**Exercise aim**
Put every line of the listing into a Markdown table with the columns n and Line, numbering the rows and skipping blank lines. Leave the pictures out.

**Dataset extract**
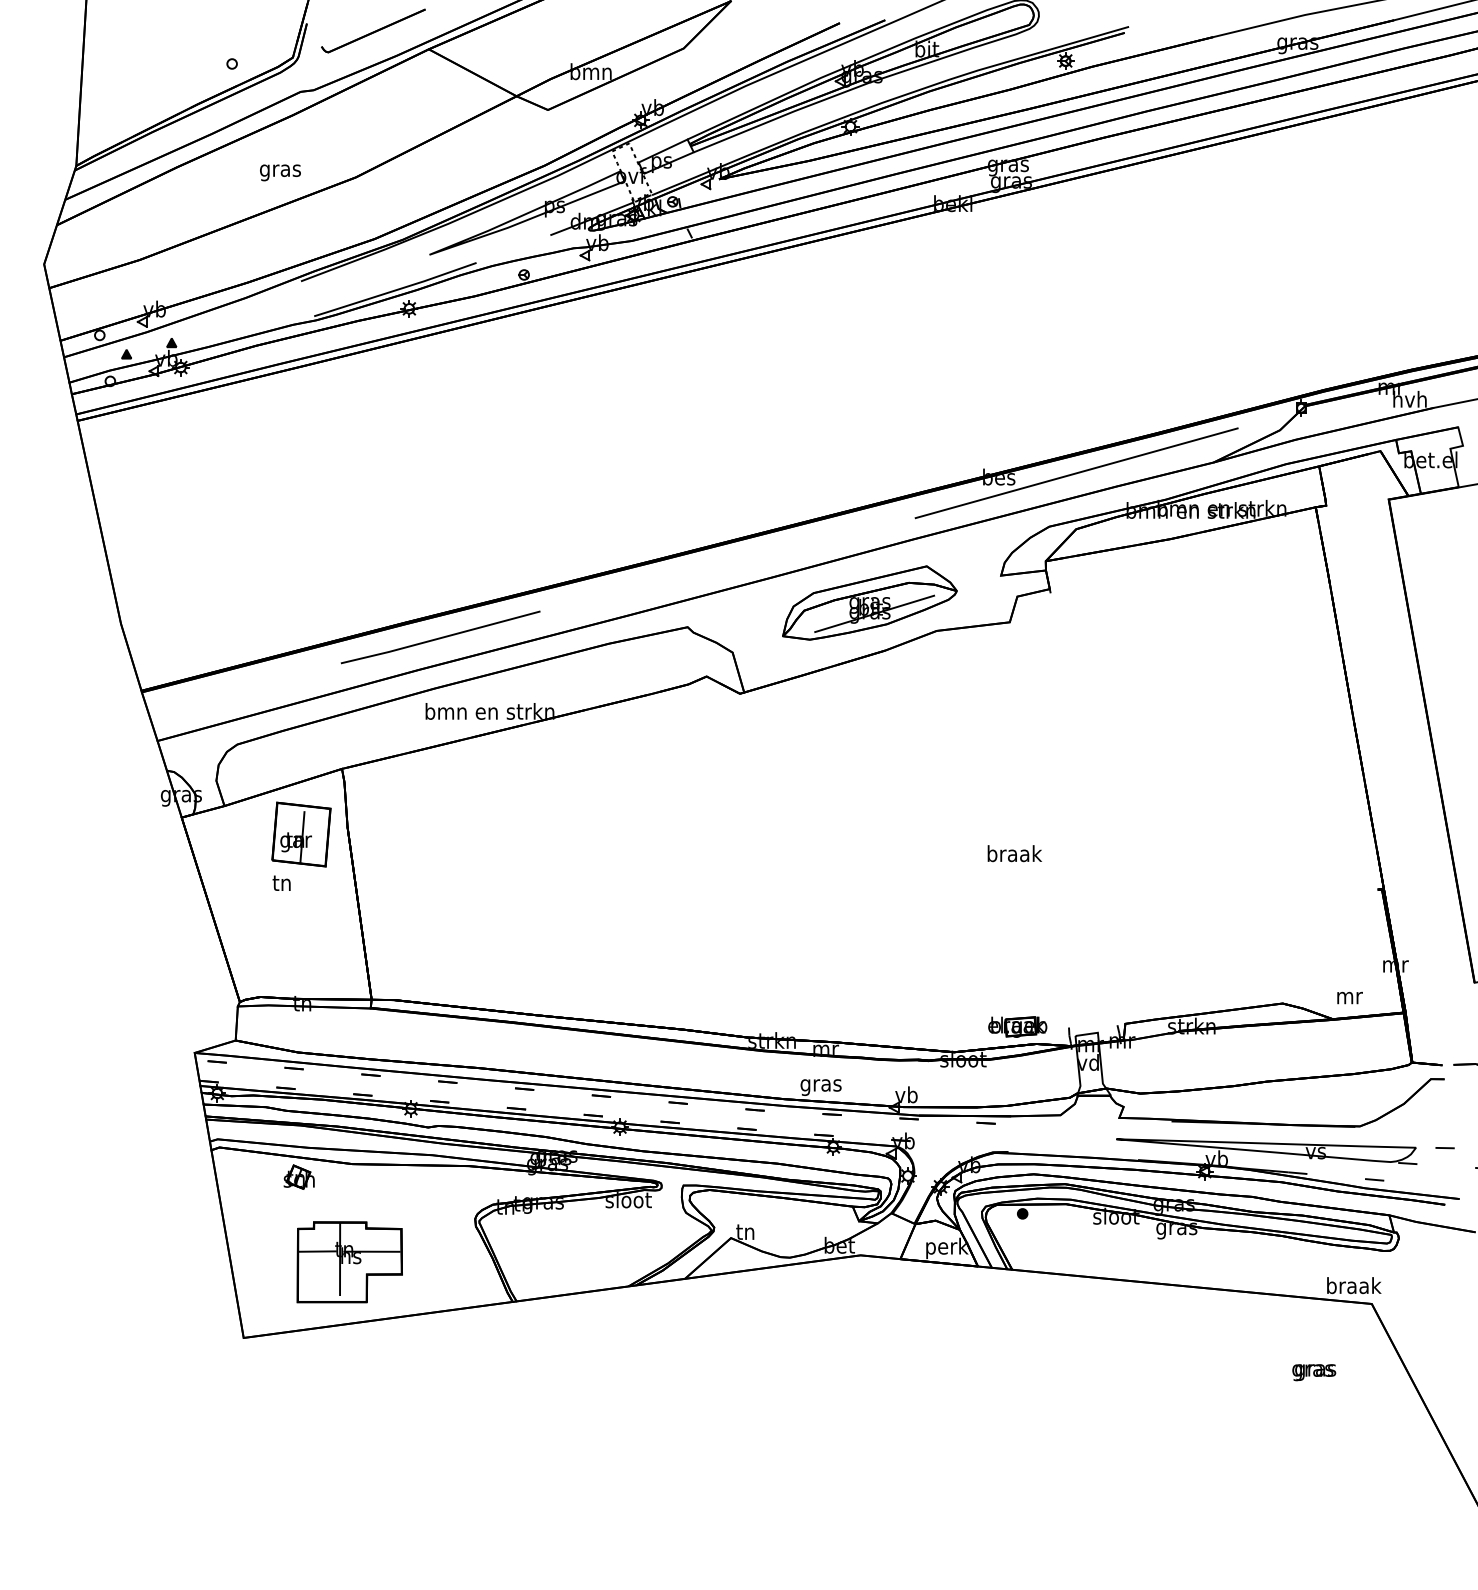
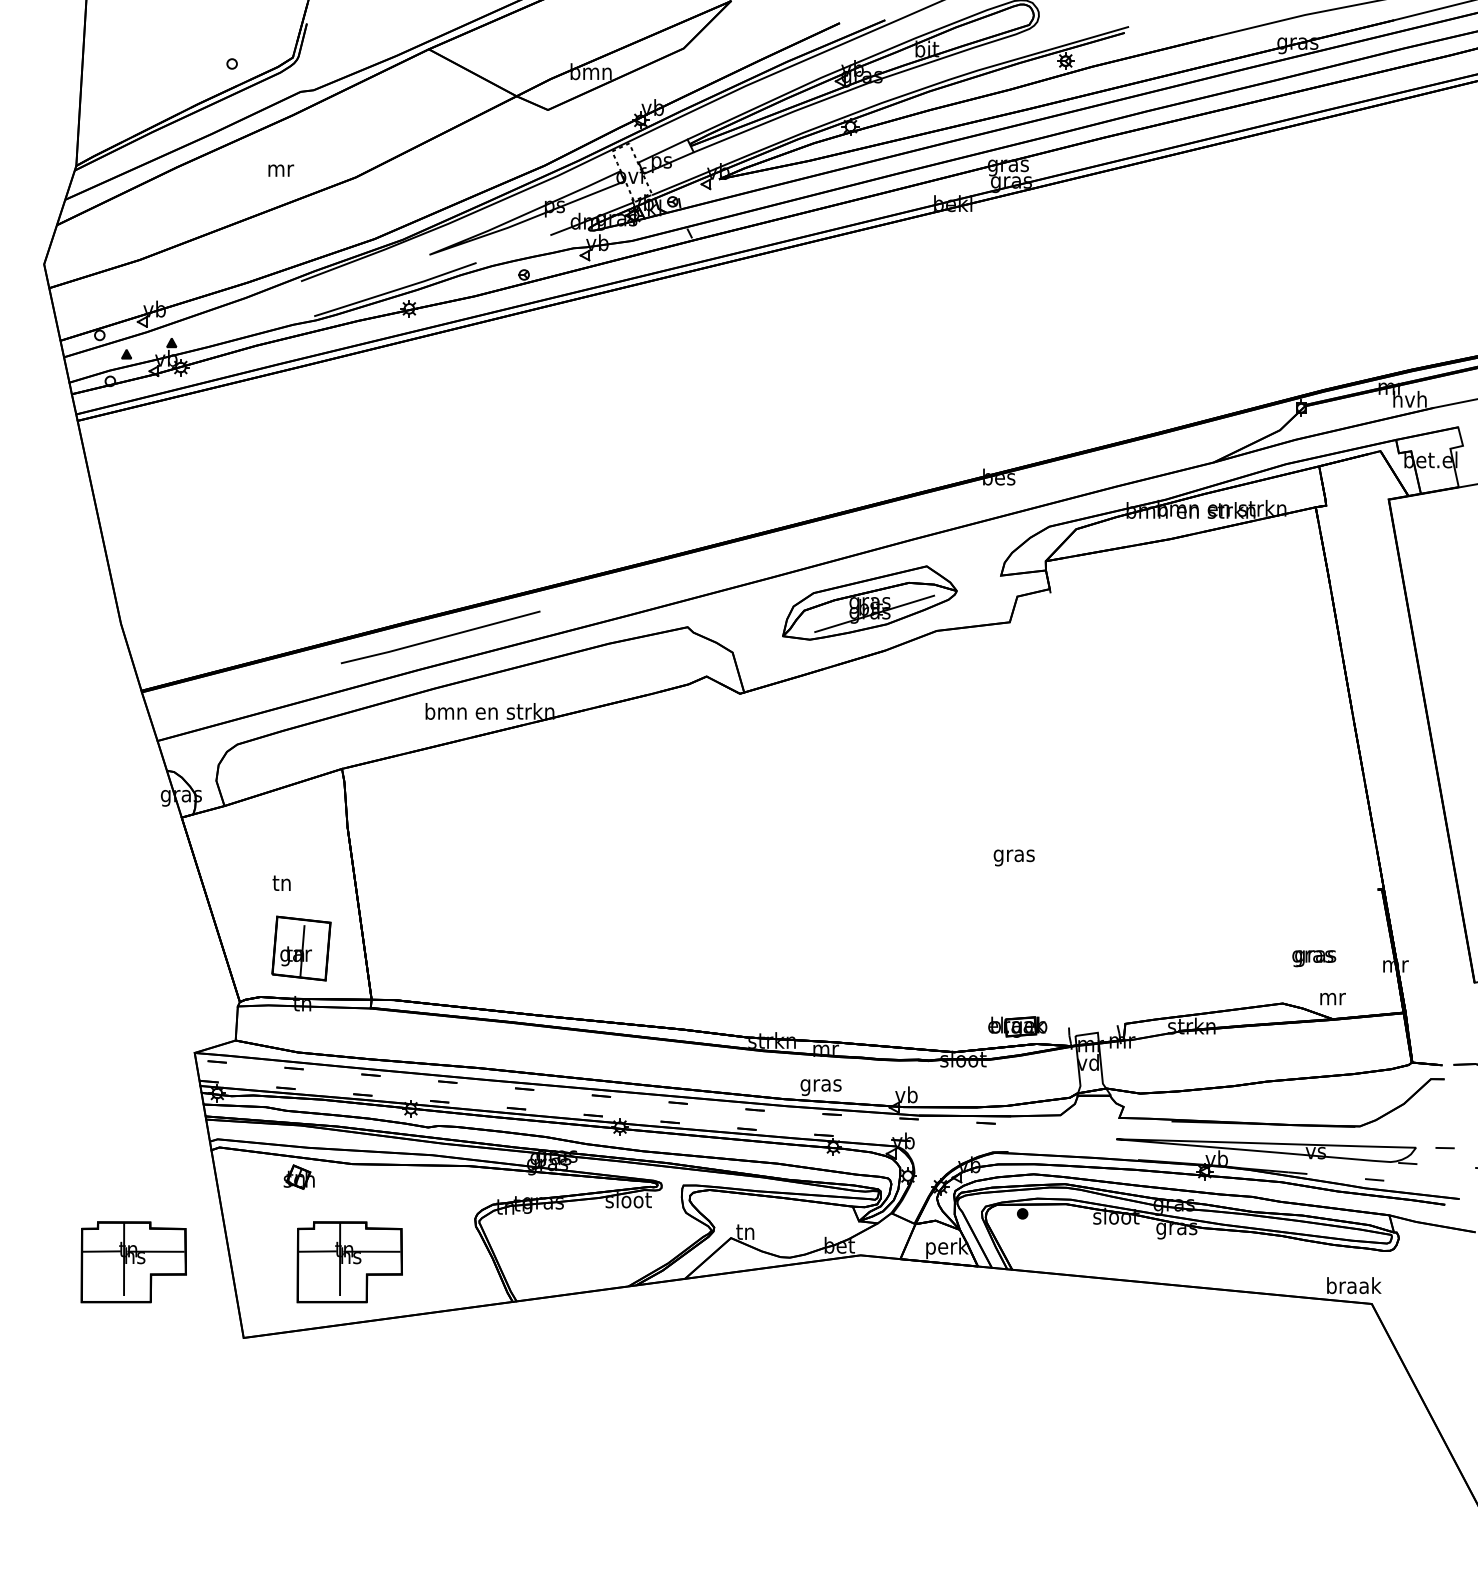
part at (373, 30): present -> none
text at (280, 172): gras -> mr
line at (1076, 473): present -> none
part at (301, 834) position: (301, 834) -> (301, 948)
text at (1014, 855): braak -> gras
text at (1349, 997) position: (1349, 997) -> (1332, 998)
part at (133, 1262): none -> present
text at (1314, 1372) position: (1314, 1372) -> (1314, 958)
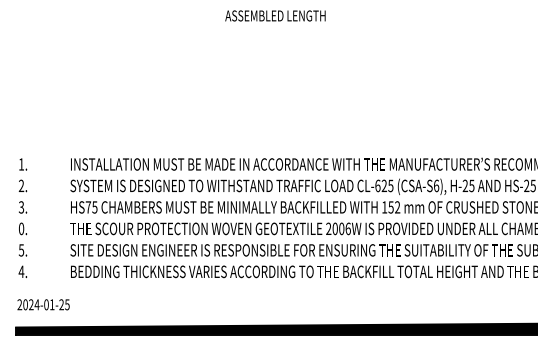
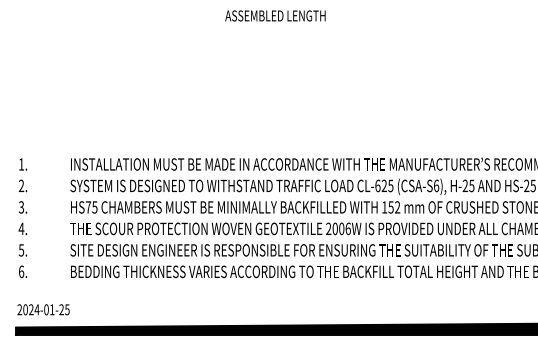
text at (21, 228): 0. -> 4.
text at (21, 271): 4. -> 6.
text at (43, 304) position: (43, 304) -> (43, 309)
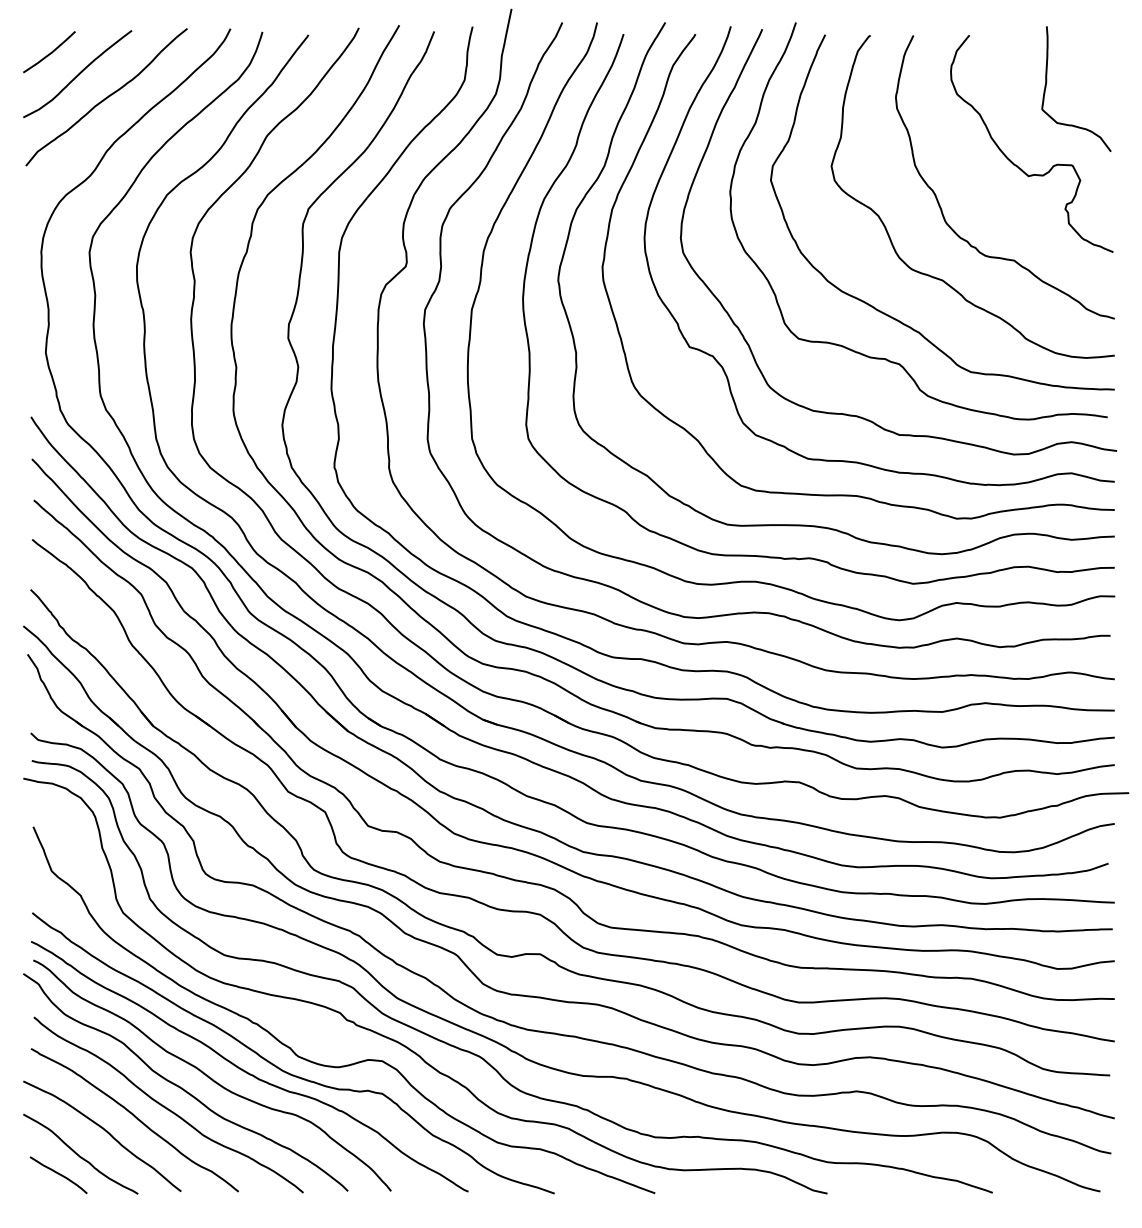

**Exercise output**
| n | Line |
|---|---|
| 1 | part at (373, 30): present -> none |
| 2 | text at (280, 172): gras -> mr |
| 3 | line at (1076, 473): present -> none |
| 4 | part at (301, 834) position: (301, 834) -> (301, 948) |
| 5 | text at (1014, 855): braak -> gras |
| 6 | text at (1349, 997) position: (1349, 997) -> (1332, 998) |
| 7 | part at (133, 1262): none -> present |
| 8 | text at (1314, 1372) position: (1314, 1372) -> (1314, 958) |
| 9 | text at (21, 228): 0. -> 4. |
| 10 | text at (21, 271): 4. -> 6. |
| 11 | text at (43, 304) position: (43, 304) -> (43, 309) |